Open joker-777 opened 2 years ago
Hello @joker-777, thanks for trying Propshaft and raising the issue.
I'm not familiar with LiveReload, but from Propshaft side, it adds an extra before_action
to the application controller of your app, that checks for changes and clears the cache when you make a new request. I think its possible that with a large enough number of assets, a second reload is going to hit while the cache of the first reload is being refreshed and this might cause the race condition you are seeing. I'll see what I can do.
As for production, assets:clear
will keep at least three versions of each asset, and all that were created in the last hour. Unless you are deploying changes that touch all assets multiple times per hour, it should not be a problem. Also: production uses a manifest file, so it does not read files and calculating their digests dynamically.
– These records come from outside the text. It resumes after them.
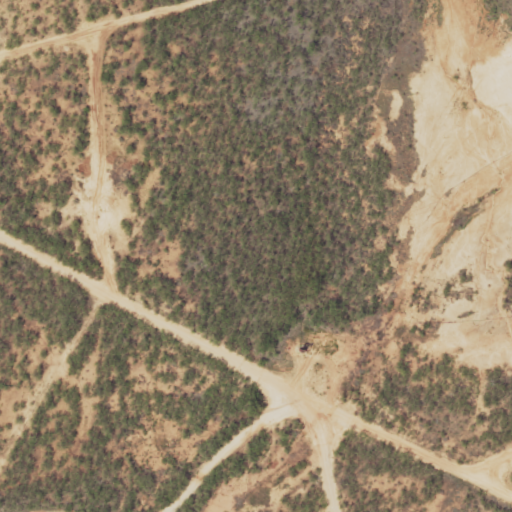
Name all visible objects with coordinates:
road: (203, 343)
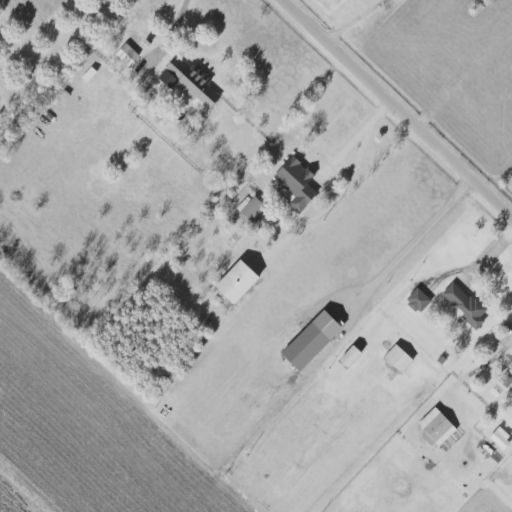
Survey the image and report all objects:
road: (360, 22)
road: (178, 23)
building: (129, 55)
road: (63, 56)
building: (195, 84)
road: (401, 108)
road: (357, 140)
building: (298, 185)
building: (251, 210)
building: (240, 281)
building: (419, 300)
building: (465, 306)
building: (308, 345)
building: (353, 355)
building: (401, 358)
building: (507, 378)
road: (124, 392)
road: (257, 425)
building: (438, 427)
building: (501, 438)
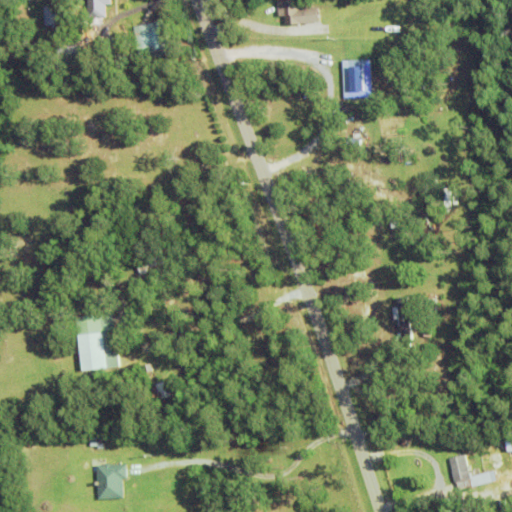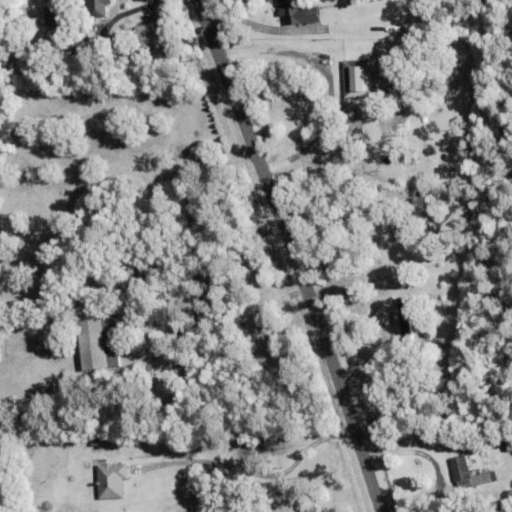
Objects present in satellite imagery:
building: (97, 7)
building: (98, 8)
building: (296, 12)
building: (297, 12)
building: (51, 15)
building: (67, 15)
building: (153, 37)
building: (152, 38)
building: (69, 52)
building: (72, 53)
building: (441, 76)
building: (356, 78)
road: (325, 79)
building: (358, 79)
building: (353, 142)
building: (375, 230)
road: (295, 253)
building: (150, 259)
building: (166, 273)
building: (404, 312)
building: (403, 316)
building: (430, 329)
building: (97, 341)
building: (93, 343)
building: (165, 390)
building: (161, 437)
building: (94, 442)
building: (464, 472)
building: (466, 474)
building: (110, 479)
building: (112, 481)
Hi @brenogazzola! Thank you! I work with @joker-777 and we investigated this issue together.
We would really appreciate if you can look into it, and we're also happy to try out any ideas. As we mentioned, reproducing it is quite tricky.
As for production, yes the manifest keeps track of versions of assets and clears them on assets:clear
. However assets that have a .digested
in the filename aren't tracked or cleared by propshaft. We currently run a manual script to try to clear those up, but it's a bit brittle, because there's no easy way to know what were the last 3 versions, and we have to rely on created or updated timestamps of the files on the filesystem. This is a crude tool (e.g. whatever the threshold we set for "old", if we don't deploy for longer than the threshold, we might risk pruning digested files that are still in-use).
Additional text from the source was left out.